After a quick exploration, I found that there are 3489 images in the training directory and 1022 images in the test directory, as indicated by the s2_images.zip file. However, the train.csv and test.csv files contain 11436 and 3384 image tifPath entries, respectively, which suggests a significant number of missing image files. So, we have 3489 and 1022 images from the train and test image directories, respectively, compared to the 11436 and 3384 image tifPath entries in the train.csv and test.csv files. The question now is whether we can extract additional images beyond the 3489 and 1022 provided in the s2_images.zip file to match the number of image tifPath entries in the CSV files (11436 and 3384). If the answer is yes, will this affect the final submission file from my model? Could there be an error when uploading? Do we need to submit the submission file with the exact shape of 1022 or 3384, or can it be of any shape?
valid question. thought the submission format only took ID and class?
You raised a valid concern. I noticed that in the provided images, about three months data were obtained for each ID. Also, the IDs in the test set and provided submission file differed from the ones provided in the previous files.
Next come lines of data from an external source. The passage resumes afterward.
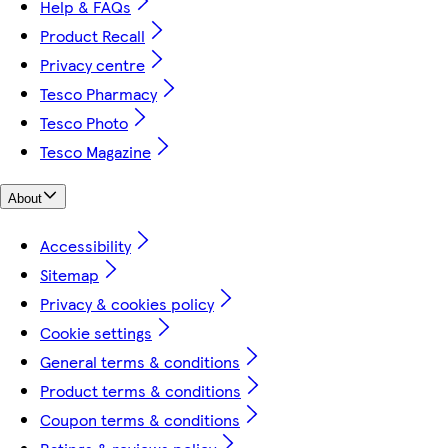
Help & FAQs
Product Recall
Privacy centre
Tesco Pharmacy
Tesco Photo
Tesco Magazine
About
Accessibility
Sitemap
Privacy & cookies policy
Cookie settings
General terms & conditions
Product terms & conditions
Coupon terms & conditions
Now, for most people who downloaded 12 months data using the previous file may find it hard to match the IDs in the previously released file. Probably, downloading more data would require using the bbox in the .tif images? 🤔
Yeah, @Gozie @nymfree, I think any submission file shape will be allowed since we are permitted to extract more images. Also, the generalization of the final solution is the most important factor here, because we're not restricting our solution to just 'Cote d'Ivoire', the current location. Our goal is to make the solution generalizable to all West African countries.
In the original test.geojson and samplesubmission.csv we have 282 IDs. The provided S2 images are sampled once a month (a total of 12 months in 2024). 282 x 12 = 3384.
I think that one is free to sample S2 images as often as they want, but the final prediction would be done per region specified in test.geojson and each region corresponds to one ID. The final shape of the submission file should be 282x2. i.e., two columns, 282 rows.
Since the band values for months for the rainy months won't have such a big difference, you may try out filling the missing month values using linear interpolation.